Noderoles represent a binding of a role to a node. Each noderole
tracks any state that needs to communicated from the user or the
Crowbar framework to a node (and vice versa), and the overall noderole
graph determines both the order in which roles are enacted on nodes
and what attributes are visible from other noderoles when the noderole
runs.

On top of those 3 basic object types, we have 3 more that are used to
help keep cluster administrators from dying of information overload
when staring at a noderole graph with 10,000 edges. These are
deployments, deployment roles, and snapshots.

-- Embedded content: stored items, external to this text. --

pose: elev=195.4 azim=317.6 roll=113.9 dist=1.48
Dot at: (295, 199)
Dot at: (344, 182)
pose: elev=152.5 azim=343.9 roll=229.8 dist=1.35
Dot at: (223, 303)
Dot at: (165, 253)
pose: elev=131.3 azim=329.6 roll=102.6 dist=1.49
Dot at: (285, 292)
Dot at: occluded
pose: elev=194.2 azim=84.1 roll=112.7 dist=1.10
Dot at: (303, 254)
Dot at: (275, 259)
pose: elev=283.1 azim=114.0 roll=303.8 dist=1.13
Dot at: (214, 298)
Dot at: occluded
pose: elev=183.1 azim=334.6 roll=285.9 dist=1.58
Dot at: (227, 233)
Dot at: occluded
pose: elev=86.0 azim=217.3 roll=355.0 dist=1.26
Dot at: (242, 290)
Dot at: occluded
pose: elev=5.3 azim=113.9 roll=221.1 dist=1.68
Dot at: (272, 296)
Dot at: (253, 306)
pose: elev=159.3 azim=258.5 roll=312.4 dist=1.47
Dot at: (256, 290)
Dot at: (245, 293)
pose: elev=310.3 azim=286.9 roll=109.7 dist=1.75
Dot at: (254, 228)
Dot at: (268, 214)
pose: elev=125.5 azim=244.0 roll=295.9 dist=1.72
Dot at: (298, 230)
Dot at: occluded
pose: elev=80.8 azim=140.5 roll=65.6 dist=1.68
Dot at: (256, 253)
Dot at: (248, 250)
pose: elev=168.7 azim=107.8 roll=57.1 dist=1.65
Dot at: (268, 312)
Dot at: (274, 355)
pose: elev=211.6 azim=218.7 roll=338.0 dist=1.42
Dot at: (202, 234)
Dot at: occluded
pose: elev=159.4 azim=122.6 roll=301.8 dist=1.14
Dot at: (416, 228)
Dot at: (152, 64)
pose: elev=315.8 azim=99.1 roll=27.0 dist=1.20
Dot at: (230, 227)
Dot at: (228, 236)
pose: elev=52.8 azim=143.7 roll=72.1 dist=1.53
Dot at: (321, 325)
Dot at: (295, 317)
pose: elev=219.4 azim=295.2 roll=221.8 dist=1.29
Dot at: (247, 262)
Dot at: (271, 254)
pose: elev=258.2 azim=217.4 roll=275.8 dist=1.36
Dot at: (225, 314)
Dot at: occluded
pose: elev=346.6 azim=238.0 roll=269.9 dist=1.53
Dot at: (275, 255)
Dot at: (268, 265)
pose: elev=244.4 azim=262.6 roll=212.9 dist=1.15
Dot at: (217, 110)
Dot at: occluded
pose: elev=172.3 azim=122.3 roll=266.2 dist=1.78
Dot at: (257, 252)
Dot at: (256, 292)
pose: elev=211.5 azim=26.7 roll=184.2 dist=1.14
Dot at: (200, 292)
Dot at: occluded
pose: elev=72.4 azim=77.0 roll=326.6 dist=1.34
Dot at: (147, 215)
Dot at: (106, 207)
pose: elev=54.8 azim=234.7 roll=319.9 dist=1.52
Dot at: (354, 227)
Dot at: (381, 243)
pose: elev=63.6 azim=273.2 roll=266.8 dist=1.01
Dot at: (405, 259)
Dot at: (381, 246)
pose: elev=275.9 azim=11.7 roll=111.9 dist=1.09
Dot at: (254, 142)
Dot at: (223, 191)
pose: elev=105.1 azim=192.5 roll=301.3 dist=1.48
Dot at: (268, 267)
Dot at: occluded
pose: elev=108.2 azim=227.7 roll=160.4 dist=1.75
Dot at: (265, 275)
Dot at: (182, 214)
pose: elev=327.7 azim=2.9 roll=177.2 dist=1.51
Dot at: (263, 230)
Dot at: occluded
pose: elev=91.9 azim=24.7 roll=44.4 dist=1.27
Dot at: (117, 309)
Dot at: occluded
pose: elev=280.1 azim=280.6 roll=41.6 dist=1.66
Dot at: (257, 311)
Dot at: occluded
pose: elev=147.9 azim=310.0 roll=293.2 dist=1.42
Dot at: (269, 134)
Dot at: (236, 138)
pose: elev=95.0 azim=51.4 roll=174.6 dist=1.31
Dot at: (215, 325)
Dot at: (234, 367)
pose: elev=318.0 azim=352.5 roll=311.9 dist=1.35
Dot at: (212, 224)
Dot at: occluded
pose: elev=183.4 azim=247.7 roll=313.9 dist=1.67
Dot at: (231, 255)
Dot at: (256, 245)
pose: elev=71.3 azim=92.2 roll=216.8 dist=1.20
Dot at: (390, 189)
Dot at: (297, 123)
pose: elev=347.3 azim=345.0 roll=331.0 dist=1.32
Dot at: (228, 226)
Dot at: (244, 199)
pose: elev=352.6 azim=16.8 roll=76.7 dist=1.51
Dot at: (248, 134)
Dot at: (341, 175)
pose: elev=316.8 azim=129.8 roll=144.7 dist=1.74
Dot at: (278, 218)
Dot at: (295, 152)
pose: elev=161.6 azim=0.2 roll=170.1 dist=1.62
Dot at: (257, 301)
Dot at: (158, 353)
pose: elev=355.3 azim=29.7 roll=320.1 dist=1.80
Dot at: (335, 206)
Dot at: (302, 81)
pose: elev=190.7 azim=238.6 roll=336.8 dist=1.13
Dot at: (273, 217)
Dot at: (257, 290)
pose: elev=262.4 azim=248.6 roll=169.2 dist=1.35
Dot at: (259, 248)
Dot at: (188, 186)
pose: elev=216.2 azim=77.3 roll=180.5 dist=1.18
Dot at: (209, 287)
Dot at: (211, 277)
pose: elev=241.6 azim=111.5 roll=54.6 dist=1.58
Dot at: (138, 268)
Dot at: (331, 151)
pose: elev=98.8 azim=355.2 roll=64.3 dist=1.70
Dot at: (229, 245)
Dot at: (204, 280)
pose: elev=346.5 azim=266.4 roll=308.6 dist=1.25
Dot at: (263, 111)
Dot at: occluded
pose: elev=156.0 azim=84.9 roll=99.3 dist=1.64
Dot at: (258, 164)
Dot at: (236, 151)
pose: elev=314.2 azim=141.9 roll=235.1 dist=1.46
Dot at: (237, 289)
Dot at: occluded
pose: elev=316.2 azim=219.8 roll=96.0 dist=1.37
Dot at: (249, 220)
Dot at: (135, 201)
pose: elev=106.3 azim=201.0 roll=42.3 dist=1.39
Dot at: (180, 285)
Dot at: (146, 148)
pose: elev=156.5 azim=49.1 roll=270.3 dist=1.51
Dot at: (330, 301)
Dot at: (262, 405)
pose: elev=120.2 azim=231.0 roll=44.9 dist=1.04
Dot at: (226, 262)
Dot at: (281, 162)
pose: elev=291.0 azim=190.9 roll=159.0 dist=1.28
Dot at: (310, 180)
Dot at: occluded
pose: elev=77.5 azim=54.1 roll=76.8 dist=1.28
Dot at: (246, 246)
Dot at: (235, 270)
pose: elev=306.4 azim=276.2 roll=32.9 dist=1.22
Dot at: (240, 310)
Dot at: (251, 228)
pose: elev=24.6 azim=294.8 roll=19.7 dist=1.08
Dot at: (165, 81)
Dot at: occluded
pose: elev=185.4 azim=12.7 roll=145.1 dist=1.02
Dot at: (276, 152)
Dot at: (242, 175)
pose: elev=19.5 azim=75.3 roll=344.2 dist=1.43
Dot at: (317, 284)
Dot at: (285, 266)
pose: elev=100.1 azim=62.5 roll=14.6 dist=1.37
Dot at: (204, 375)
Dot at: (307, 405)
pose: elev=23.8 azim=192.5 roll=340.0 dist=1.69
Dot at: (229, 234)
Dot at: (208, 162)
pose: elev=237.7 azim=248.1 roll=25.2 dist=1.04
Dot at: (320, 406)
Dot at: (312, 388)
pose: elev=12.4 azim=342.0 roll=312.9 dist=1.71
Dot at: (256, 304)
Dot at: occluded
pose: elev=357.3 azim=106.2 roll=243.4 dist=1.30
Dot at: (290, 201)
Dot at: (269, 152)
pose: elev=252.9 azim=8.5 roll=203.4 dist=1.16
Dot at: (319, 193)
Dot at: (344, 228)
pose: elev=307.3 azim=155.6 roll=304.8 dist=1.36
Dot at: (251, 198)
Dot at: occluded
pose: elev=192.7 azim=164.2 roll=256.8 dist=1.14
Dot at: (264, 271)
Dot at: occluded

A deployment is an administratively convenient logical grouping of
nodes along with a set of default role configurations (the deployment
roles) relevant to whatever workload is being run in the
deployment. Deployments all have a parent deployment except for the
system deployment, which Crowbar manages and which is where all
newly-discovered nodes wind up.

A snapshot consists of a collection of node-role bindings created in a
particular deployment. A deployment has a linear history of
snapshots, and each snapshot can be proposed (in which case the user
can edit noderole attributes and state, and the annealer will ignore
them), committed (where user edits to the noderole are not allowed,
and the annealer can use the noderoles), and archived (where the
noderoles are not editable and are ignored by the annealer).

Roles, in a little more detail:

Roles have a lot to do. Their dependency graph is used a template to
build the noderole DAG, they need to provide their jig with all the
code and data it will need to effect the changes that the role wants
on a node, they need to ensure that the noderole graph is build
properly, and in some cases they need to track state that should not
be represented directly in the noderole graph.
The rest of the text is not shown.